How to best create a model that shares weights between different dimensions of the input features

How to best create a model that shares weights between different dimensions of the input features?
I tried multiple ways of implementing this. One way that it works looks like this:

class DynamicWeightSharingModel(torch.nn.Module):
    def __init__(self, ranges:dict):
        super().__init__()
        dim = len(ranges.keys())
        print(dim)
        self.w = torch.nn.Parameter(torch.zeros((dim,)))
        self.ranges = ranges
        for idx,name in enumerate(self.ranges.keys()):
            self.register_buffer(name,torch.ones((self.ranges[name])))

    def forward(self, x)
        shared_weigts = []
        for idx,name in enumerate(self.ranges.keys()):
            shared_weigts.append(self.w[idx] * self.__dict__['_buffers'][name])
        shared_weigts = torch.concat(shared_weigts, dim=0)
        res = (x1 * shared_weigts)
        return res

The idea is the following, let x be 3d features vector x=[x1,x2,x3], i want to be able to multiply x1 and x2 with w1 and x3 with w2. Unfortunately it requires to create shared_weights sequentially in every iteration. So maybe there is a better way?

= Work to be completed =
In the weight-sharing post, which weight should multiply each of x1, x2 and x3? Work from the weight-sharing post alone, not from the lines.

= Dataset excerpts =
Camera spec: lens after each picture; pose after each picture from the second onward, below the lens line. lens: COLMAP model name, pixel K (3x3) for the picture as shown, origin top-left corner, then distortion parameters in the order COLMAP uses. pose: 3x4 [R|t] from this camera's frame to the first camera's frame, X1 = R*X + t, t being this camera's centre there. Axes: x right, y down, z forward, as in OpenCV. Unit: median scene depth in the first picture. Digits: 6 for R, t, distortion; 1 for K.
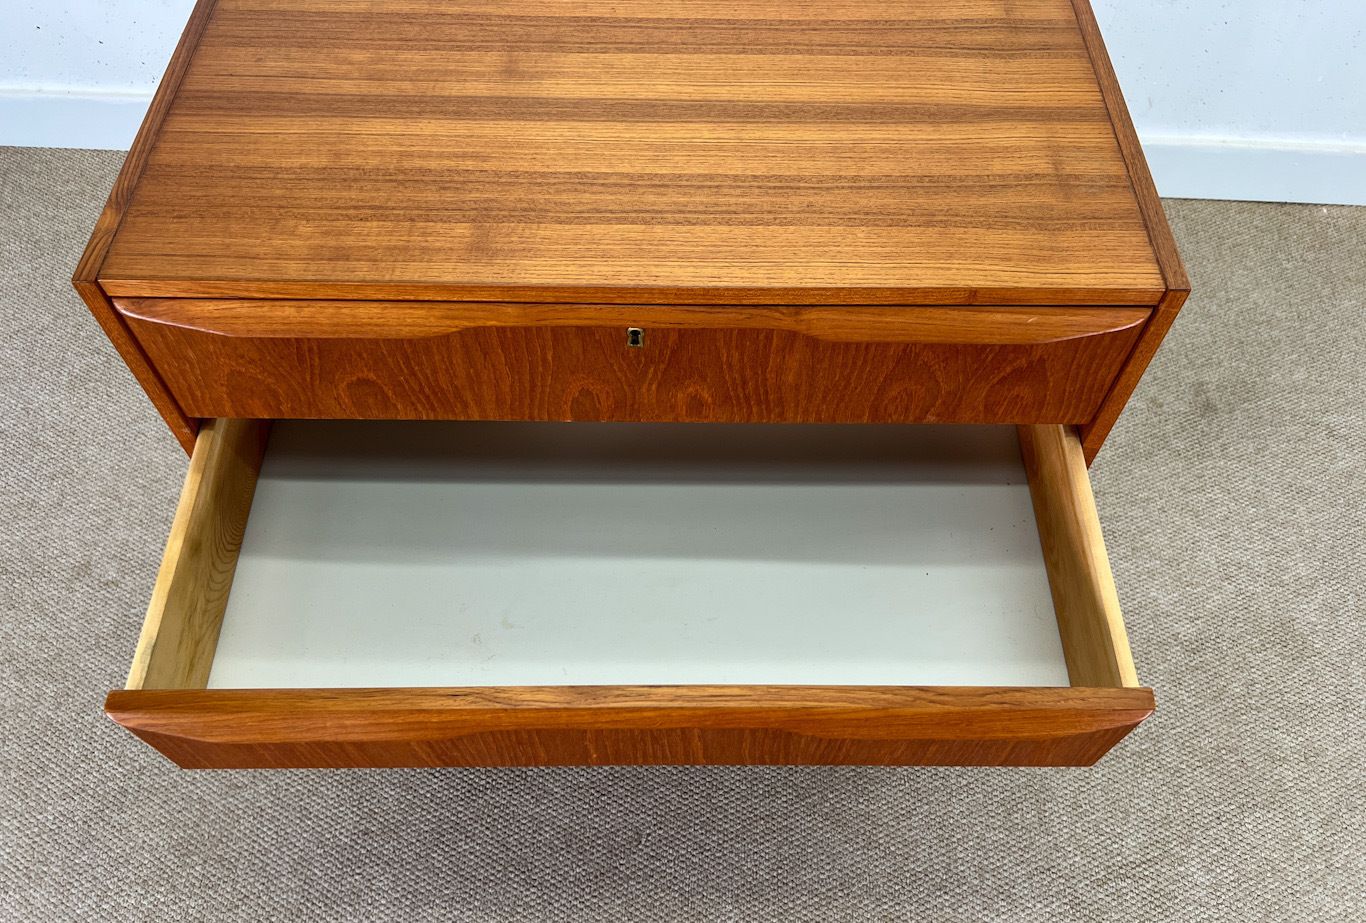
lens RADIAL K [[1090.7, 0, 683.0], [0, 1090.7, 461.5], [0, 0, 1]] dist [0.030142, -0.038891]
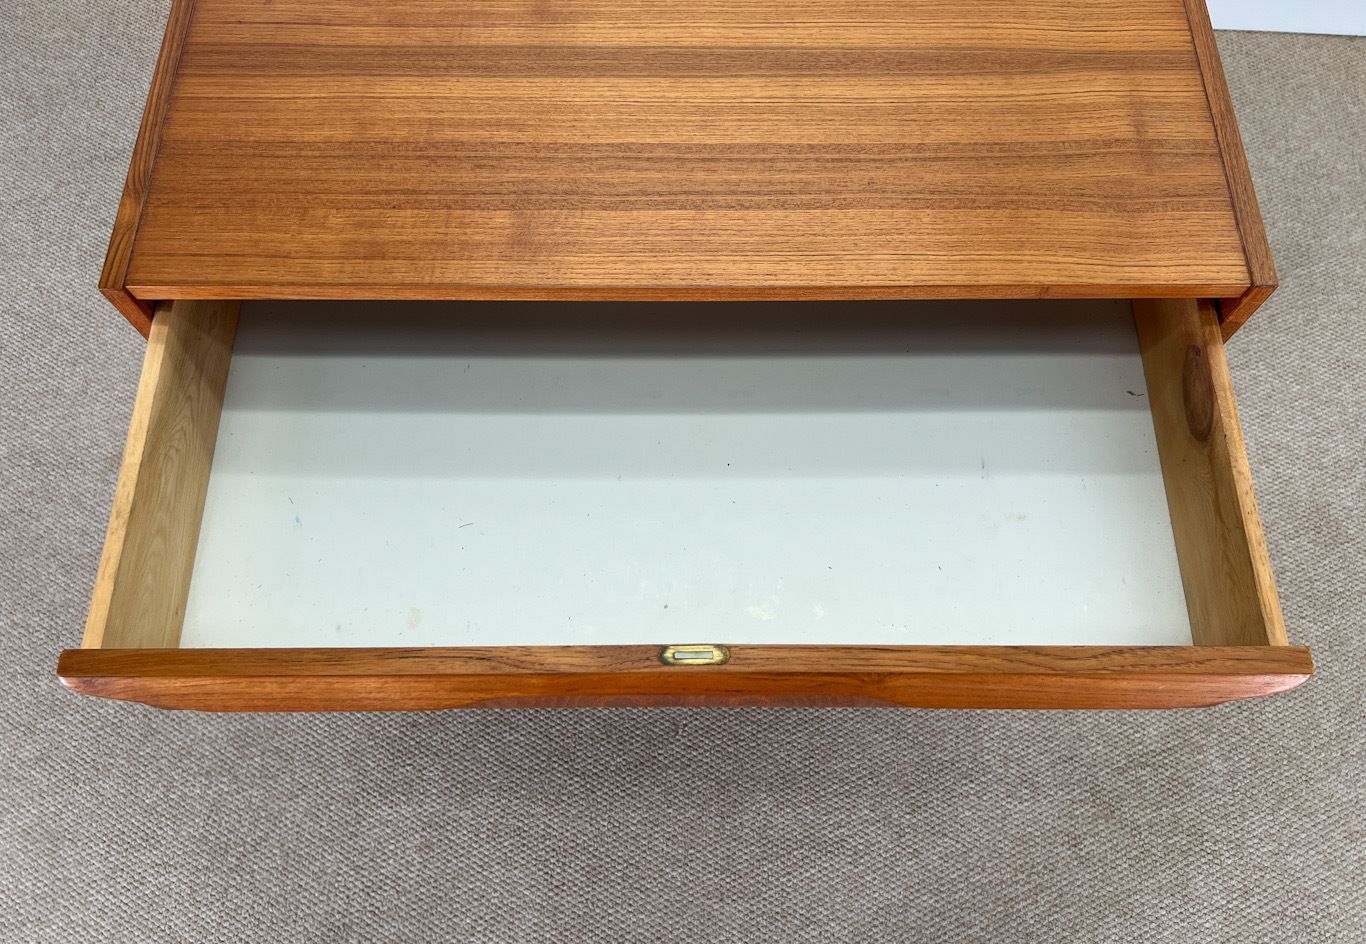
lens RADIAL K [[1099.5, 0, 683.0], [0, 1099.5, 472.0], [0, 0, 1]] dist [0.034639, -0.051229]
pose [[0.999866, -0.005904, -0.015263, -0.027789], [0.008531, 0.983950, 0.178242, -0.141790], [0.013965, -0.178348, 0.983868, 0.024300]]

...

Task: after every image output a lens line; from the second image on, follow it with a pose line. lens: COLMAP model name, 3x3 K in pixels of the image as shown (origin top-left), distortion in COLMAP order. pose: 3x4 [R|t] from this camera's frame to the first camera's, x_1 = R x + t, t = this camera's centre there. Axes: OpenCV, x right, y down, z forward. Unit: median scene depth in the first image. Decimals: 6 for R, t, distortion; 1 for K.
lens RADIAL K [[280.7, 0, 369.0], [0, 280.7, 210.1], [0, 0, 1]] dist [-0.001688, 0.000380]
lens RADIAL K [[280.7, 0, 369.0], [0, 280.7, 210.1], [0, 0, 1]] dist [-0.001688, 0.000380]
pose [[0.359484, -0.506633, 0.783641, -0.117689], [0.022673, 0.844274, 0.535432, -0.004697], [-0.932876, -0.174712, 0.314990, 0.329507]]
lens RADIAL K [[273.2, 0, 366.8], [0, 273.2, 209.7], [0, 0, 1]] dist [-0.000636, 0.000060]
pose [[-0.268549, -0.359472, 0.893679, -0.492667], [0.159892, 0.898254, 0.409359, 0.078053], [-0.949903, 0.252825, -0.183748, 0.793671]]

= Result of this exercise =
x1 and x2 should be multiplied by w1, and x3 by w2.